■ **How to complete this task**: In the records below, find the line containing "# Github Docs" and the line containing "1. Open a command"; please repeat exactly the lines from one to the other, both included, and nothing more.

--

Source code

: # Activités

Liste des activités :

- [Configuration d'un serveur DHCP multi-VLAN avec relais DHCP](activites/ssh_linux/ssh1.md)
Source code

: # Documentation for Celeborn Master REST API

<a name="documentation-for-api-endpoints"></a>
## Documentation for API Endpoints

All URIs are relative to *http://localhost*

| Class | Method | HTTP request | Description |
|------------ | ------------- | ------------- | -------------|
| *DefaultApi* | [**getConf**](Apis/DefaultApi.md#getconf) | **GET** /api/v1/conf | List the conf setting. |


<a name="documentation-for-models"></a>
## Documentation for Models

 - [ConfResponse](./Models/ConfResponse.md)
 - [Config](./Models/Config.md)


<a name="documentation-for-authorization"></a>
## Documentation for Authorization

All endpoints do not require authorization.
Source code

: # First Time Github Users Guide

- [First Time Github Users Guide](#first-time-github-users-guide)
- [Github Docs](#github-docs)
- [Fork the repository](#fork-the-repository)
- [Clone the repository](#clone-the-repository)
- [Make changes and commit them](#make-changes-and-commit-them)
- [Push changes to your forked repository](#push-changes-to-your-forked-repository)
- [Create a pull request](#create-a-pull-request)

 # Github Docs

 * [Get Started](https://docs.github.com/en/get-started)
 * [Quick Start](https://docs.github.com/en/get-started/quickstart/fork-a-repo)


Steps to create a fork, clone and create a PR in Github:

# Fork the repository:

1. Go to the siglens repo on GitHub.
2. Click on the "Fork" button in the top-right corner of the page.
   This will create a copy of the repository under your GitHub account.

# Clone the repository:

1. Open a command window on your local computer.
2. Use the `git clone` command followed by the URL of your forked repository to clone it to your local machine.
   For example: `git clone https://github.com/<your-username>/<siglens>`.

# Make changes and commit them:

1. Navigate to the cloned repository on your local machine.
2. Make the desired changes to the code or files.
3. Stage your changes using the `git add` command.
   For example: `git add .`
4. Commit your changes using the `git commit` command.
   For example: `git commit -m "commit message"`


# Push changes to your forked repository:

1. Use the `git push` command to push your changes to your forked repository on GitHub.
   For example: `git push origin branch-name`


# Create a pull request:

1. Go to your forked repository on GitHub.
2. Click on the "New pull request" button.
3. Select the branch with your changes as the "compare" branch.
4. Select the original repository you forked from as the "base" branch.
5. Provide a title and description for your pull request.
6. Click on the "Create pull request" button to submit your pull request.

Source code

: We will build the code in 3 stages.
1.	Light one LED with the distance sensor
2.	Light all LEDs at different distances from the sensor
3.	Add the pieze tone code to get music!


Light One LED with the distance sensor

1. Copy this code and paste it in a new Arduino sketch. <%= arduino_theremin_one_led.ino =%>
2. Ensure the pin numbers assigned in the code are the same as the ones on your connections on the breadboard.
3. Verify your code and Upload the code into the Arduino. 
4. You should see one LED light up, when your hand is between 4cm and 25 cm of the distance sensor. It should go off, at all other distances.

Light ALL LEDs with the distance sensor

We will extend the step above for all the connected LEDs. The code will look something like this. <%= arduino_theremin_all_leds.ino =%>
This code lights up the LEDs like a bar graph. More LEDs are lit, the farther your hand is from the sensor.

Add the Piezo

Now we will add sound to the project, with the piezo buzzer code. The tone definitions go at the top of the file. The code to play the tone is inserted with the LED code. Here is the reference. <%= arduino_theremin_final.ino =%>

--

■ **Reply**:
 # Github Docs

 * [Get Started](https://docs.github.com/en/get-started)
 * [Quick Start](https://docs.github.com/en/get-started/quickstart/fork-a-repo)


Steps to create a fork, clone and create a PR in Github:

# Fork the repository:

1. Go to the siglens repo on GitHub.
2. Click on the "Fork" button in the top-right corner of the page.
   This will create a copy of the repository under your GitHub account.

# Clone the repository:

1. Open a command window on your local computer.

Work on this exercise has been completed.